Source material ::
┄┄┄┄┄┄

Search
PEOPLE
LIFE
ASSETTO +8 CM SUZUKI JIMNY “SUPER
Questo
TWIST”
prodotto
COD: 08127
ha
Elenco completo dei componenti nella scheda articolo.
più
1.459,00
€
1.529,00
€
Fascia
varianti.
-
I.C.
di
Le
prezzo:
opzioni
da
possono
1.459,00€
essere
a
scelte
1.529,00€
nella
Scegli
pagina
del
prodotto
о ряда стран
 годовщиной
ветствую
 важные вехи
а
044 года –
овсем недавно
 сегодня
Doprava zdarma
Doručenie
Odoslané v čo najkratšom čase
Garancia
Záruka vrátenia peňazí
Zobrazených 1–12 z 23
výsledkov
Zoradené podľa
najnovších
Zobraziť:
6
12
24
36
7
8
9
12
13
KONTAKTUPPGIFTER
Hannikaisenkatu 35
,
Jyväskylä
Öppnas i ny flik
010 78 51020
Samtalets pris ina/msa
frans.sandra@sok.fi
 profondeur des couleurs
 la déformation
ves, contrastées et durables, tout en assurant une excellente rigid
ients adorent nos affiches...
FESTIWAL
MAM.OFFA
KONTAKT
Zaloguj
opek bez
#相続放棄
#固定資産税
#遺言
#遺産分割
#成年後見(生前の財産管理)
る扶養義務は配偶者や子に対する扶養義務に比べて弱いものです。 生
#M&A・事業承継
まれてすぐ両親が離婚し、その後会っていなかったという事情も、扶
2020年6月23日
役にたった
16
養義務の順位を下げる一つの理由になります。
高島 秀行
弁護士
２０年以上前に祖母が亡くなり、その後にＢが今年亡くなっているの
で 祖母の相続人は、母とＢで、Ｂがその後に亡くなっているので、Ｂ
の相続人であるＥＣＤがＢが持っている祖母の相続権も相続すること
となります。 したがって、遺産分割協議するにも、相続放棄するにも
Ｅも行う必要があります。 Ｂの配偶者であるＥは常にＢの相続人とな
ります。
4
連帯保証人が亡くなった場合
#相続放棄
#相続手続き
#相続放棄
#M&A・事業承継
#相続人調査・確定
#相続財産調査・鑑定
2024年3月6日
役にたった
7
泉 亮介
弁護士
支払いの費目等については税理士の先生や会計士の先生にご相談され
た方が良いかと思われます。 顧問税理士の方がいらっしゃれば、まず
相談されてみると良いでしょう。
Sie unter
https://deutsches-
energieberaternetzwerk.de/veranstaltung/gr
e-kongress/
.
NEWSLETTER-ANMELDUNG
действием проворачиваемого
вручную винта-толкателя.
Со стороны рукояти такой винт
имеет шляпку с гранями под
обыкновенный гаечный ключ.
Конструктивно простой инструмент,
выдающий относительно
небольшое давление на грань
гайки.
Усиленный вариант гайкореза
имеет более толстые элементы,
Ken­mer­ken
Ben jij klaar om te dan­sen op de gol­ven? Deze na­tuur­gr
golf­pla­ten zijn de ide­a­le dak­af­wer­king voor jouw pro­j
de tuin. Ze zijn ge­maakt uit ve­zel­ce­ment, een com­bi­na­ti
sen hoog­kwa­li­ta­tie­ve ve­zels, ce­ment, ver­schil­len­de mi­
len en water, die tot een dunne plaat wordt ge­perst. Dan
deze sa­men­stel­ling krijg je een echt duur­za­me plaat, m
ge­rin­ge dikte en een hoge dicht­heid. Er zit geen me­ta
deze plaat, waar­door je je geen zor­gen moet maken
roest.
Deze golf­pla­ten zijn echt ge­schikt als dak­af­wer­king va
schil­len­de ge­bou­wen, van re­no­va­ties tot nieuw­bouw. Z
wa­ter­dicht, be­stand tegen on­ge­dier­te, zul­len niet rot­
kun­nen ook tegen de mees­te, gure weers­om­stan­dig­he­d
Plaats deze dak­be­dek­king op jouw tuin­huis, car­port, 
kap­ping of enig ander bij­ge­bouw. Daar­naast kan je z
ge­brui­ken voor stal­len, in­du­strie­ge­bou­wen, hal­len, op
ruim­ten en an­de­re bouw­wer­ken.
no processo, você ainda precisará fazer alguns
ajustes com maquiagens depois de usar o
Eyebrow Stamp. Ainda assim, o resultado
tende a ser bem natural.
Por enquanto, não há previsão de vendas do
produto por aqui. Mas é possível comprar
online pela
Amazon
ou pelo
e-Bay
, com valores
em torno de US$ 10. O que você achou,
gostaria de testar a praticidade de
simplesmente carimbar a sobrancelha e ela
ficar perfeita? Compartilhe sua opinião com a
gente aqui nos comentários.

┄┄┄┄┄┄

What you are asked to do ::
Read through the entries above, and wherever a line holds the string "nella", copy it.

Written response ::
Elenco completo dei componenti nella scheda articolo.
nella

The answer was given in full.